I then try to assign a single read which has 100% identity with both of these reference sequences, using malt with default parameters. I expect the read to be assigned to the Bos genus:

##create read

cat > test_read.fasta << END

##assign using malt
mkdir malt_output
malt-run -J-Xmx10G -d test_malt_index/ -i test_read.fasta -o  malt_output -m BlastN -at SemiGlobal --memoryMode load

The resulting RMA6 file uploaded in MEGAN6 shows the read assigned to Bos taurus instead of Bos. When interchanging the order of the sequences in the test_ref_dataset.fasta, the read is then assigned to Bos mutus instead. This shows that both accession are correctly recognized (and that the read is assigned to the first match he encounters in the reference dataset?). Running the same script using malt v. 0.4.1 instead correctly assigns the read to the Bos genus (whether using v.0.4.1 or v.0.5.3 to build the index). The problem is identical when assigning the read using malt v. 0.5.2

I notice from the screen log this message when running malt v. 0.5.3 or 0.5.2:

Using Best-Hit algorithm for binning: Taxonomy

Instead, using malt v. 0.4.1, I get this:

Using 'Naive LCA' algorithm (80.0 %) for binning: Taxonomy

So I wonder if the Naive LCA algorithm might be turned off by default in these recent malt version, using a ‘Best-Hit’ algorithm instead which would simply assign each read to the closest match in the reference dataset (or the first one encountered in case of several identical matches)? I couldn’t find a way to change this behavior when looking at the different options from the commandline help or the manual. I also tried various combinations of LCA parameters instead of using the default, without success.

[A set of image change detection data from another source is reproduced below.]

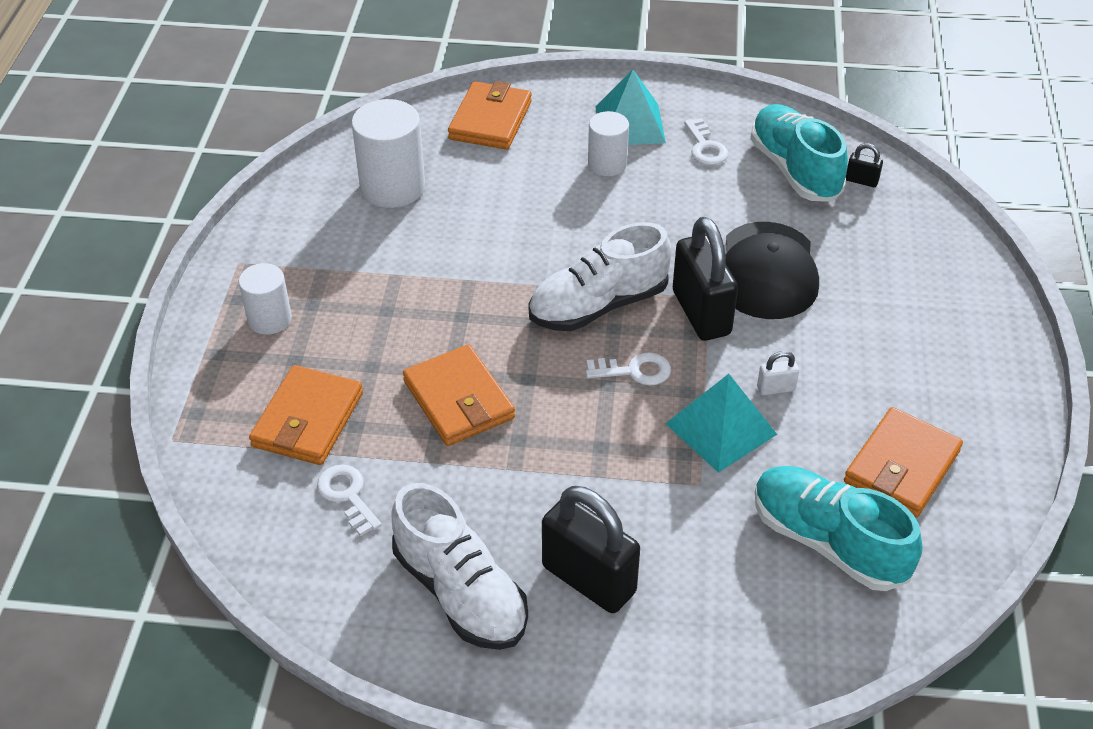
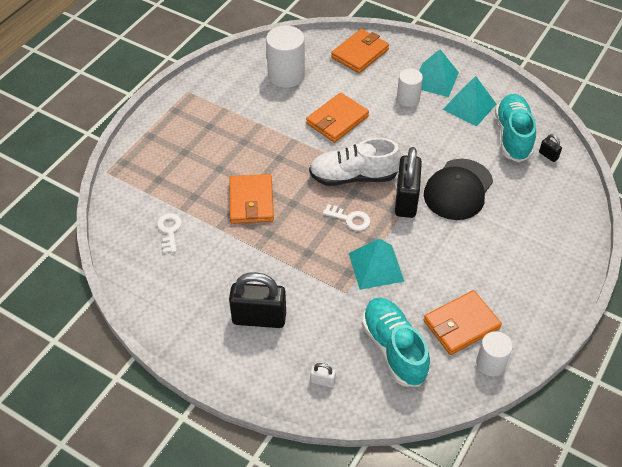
camera: 25 degrees right, 5 degrees up
white cylinder [239,263,292,335] -> white cylinder moved to [476,331,513,376]
orange wallet [249,365,363,465] -> orange wallet moved to [306,93,369,143]
white shoe [391,483,528,650] -> none
black padlock [542,486,640,613] -> black padlock turned 60 degrees counterclockwise [229,272,286,328]
white key [684,118,728,165] -> turquoise pyramid [443,76,496,126]
white padlock [757,351,799,395] -> white padlock moved to [310,363,336,388]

I am wondering if I am not missing something obvious, but cannot figure it out. Your help would be greatly appreciated!



After a little departmental audit, it seems more people have reported issues with LCA not properly functioning in the later version.

Using the similar setting on the same dataset with the only change being the software version, one of my colleagues managed to go from 900 reads assigned solely to an organism (in the newer version), to competently dissapearing (in the older version). Although we don’t have the STDout from that run anymore, it’s likely the same issue

I have finally identified the bug and will upload a release that fixes the bug this week.